Dr. Kusnezov said that the shortcomings and errors described in his study could be addressed by adopting a collaborative interdepartmental approach and providing increased orthopaedic training for emergency medicine providers, including an annual orthopaedic component in their residencies. Specific areas of focus, he said, should include correct use of terminology, improving specificity of diagnosis, thoroughness of the clinical examination, appropriate imaging, and delineation of orthopaedic versus nonorthopaedic problems.
Dr. Kusnezov’s coauthors are John C. Dunn, MD; Nicholas Rensing, MD; Richard Vantienderen, DO; Emmanuel D. Eisenstein, MD; and Amr A. Abdelgawad, MD.
The authors’ disclosure information can be accessed at www.aaos.org/disclosure
Terry Stanton is the senior science writer for AAOS Now.
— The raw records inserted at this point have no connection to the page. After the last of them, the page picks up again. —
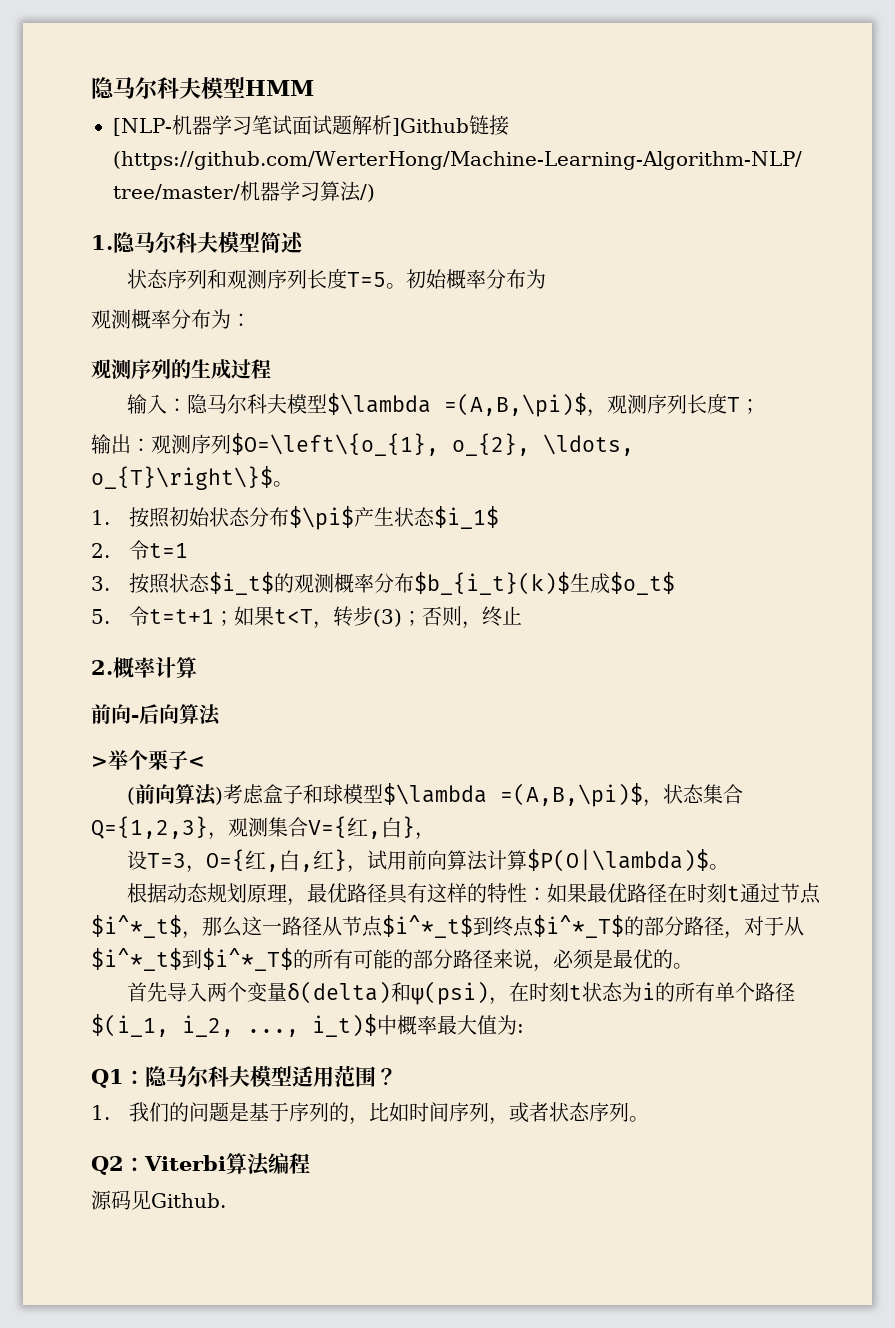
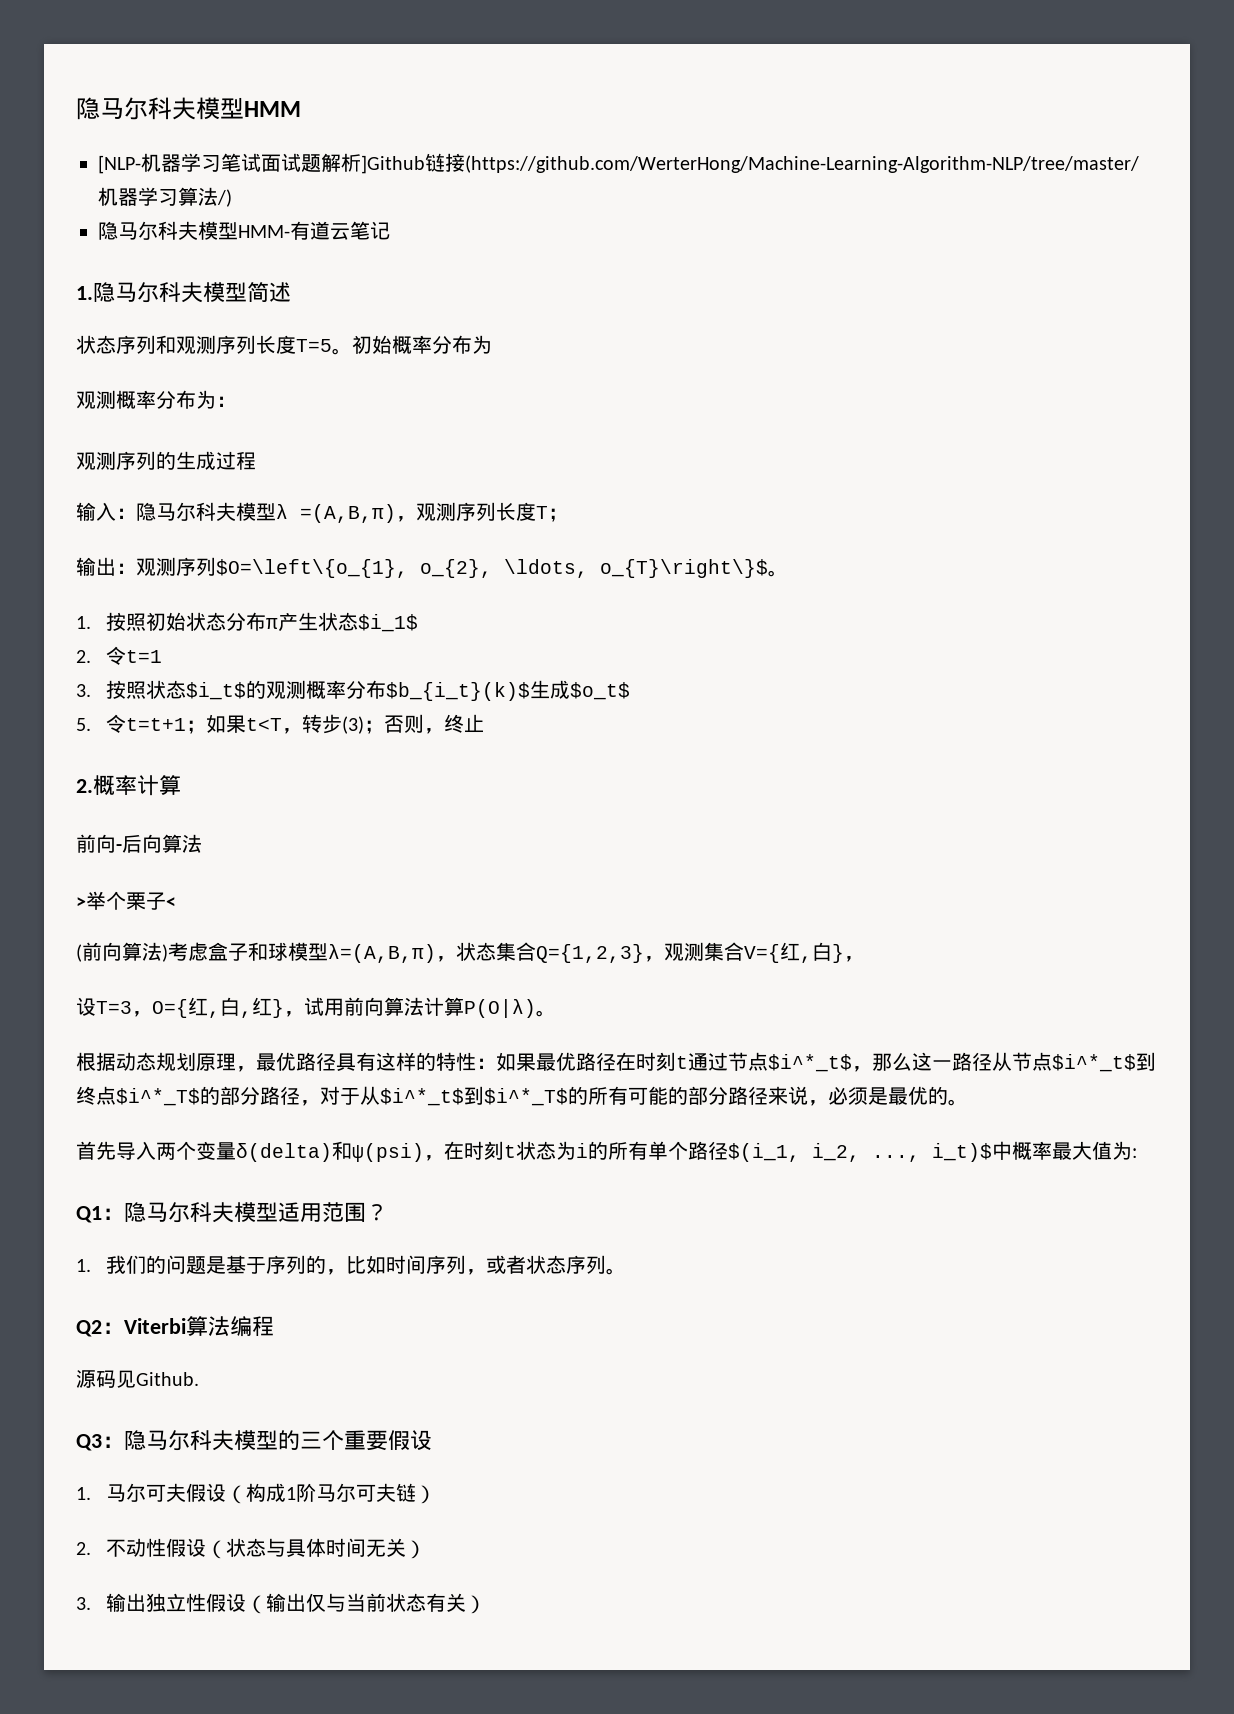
(375, 193) none -> [98,221,390,240] // 隐马尔科夫模型HMM-有道云笔记
[326,393,587,417] $\lambda =(A,B,\pi)$ -> [276,504,396,523] λ =(A,B,π)
[288,506,354,530] $\pi$ -> [266,618,279,629] π
[382,783,643,807] $\lambda =(A,B,\pi)$ -> [328,944,436,963] λ=(A,B,π)
[526,849,709,872] $P(O|\lambda)$ -> [464,999,536,1018] P(O|λ)
(226, 1200) none -> [76,1430,432,1451] [76,1483,437,1504] [76,1538,427,1559] [76,1593,487,1614] // Q3：隐马尔科夫模型的三个重要假设 // 1.马尔可夫假设（构成1阶马尔可夫链） // 2.不动性假设（状态与具体时间无关） // 3.输出独立性假设（输出仅与当前状态有关）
He can be reached at email@example.com
- Orthopaedic injuries are highly common in the acute care setting but are often missed.
- Consultations by ED personnel for orthopaedic injuries at a Level 1 trauma center were determined to be inaccurate in 38.5 percent of cases; such inaccuracies had a significant impact on management in 73.9 percent of those cases.
- The most frequently identified inaccuracies included incomplete evaluations or missed injuries, incorrect terminology, nonspecific diagnoses, and wrong or grossly incorrect diagnoses.
- Suggested measures to improve the accuracy of ED consults include increased orthopaedic training in medical school and residency curricula.